Quando eu já estava perdido no labirinto infinito em purgatório, tu ainda nem eras criada. Naquela confusão, quando tentava me orientar, num cantinho cruzei me por acaso com tua alma ousada. Não posso negar que talvez devo algum parte da minha coragem para esta cena.
Mas enquanto tu nem tinhas caído para matrice, eu já tinha posto nas minhas costas o mundo como se fosse um Atlas,
Para levar a enterrar.
Sim, quando eu encontrei te de novo, já tinha colocado ele num poço fundo e estava a procurar Zulqarnein para carimbar lhe com cobre derretido.
Quem diria que está sepultura de ninguém seria aberta de novo. Quem diria que uma alma seria dada para este corpo já estragado.
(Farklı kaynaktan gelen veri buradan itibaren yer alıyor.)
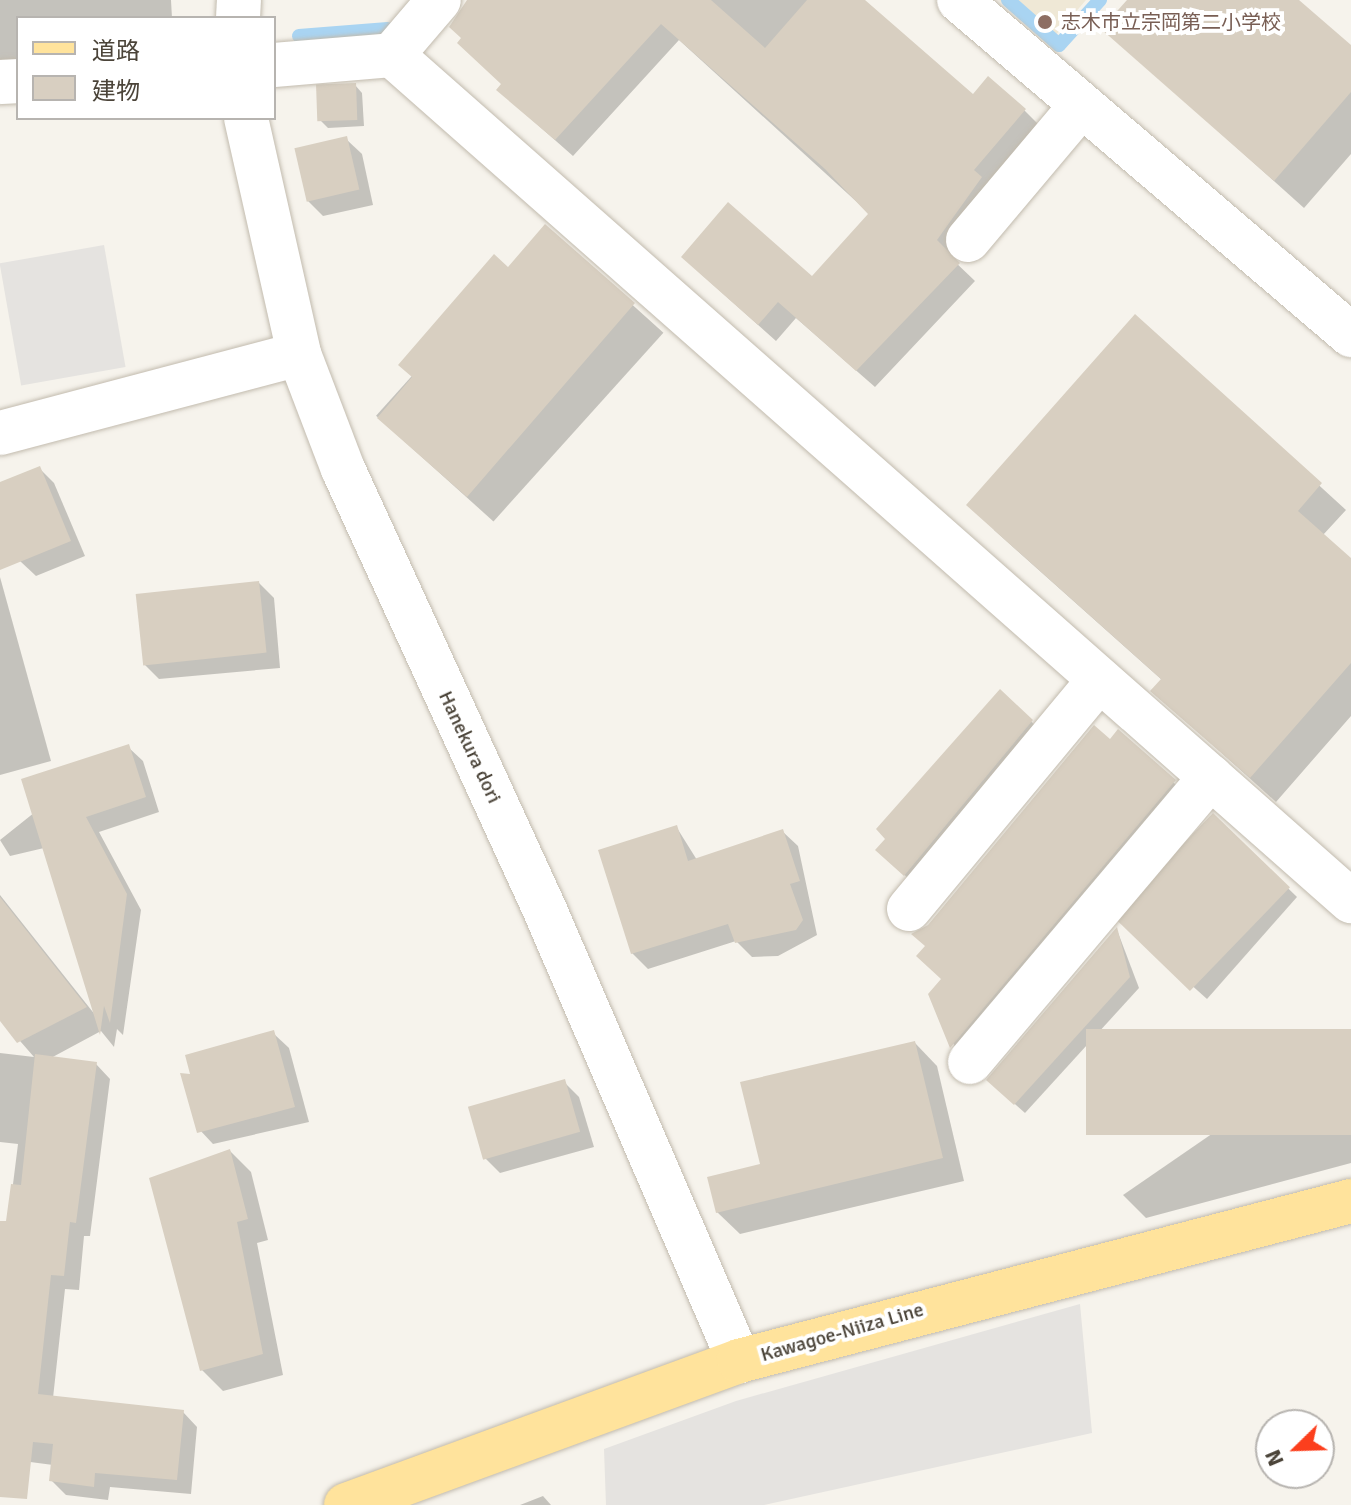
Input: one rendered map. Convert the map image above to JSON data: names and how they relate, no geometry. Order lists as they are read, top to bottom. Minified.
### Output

Tu, Andorinha, tu, admite que roubaste minha alma as escondidas para oferecer a este corpo. Destilaste todas as cores dela para pintar de novo a toda negrura. Até o fado não consegiu dizer nada para este cena, gato comeu lhe língua.
Quando tu subias lentamente para teu palco para ousar toda feiura com tua dança, todos os anjos estavam presentes para registrar esta nascimento. Quando espalhou se uma auréola para céu desta elavação, todos os bêbedos de Lisboa espantaram com aquele que acabaram de ver. Talvez,comigo uns três sóbrios também tinham o visto. Eles também continuaram a beber dizendo :saúde e ignoraram.
Agora, tu me dizes que ou seja como aqueles bêbedos ou ignora me como aqueles sóbrios.
Se me desse jeito, faria ambos melhor que tu.
Mas testemunhar uma salvação é valer a pena de existir.
Ainda bem que existes, existo e testemunho.

You may also like...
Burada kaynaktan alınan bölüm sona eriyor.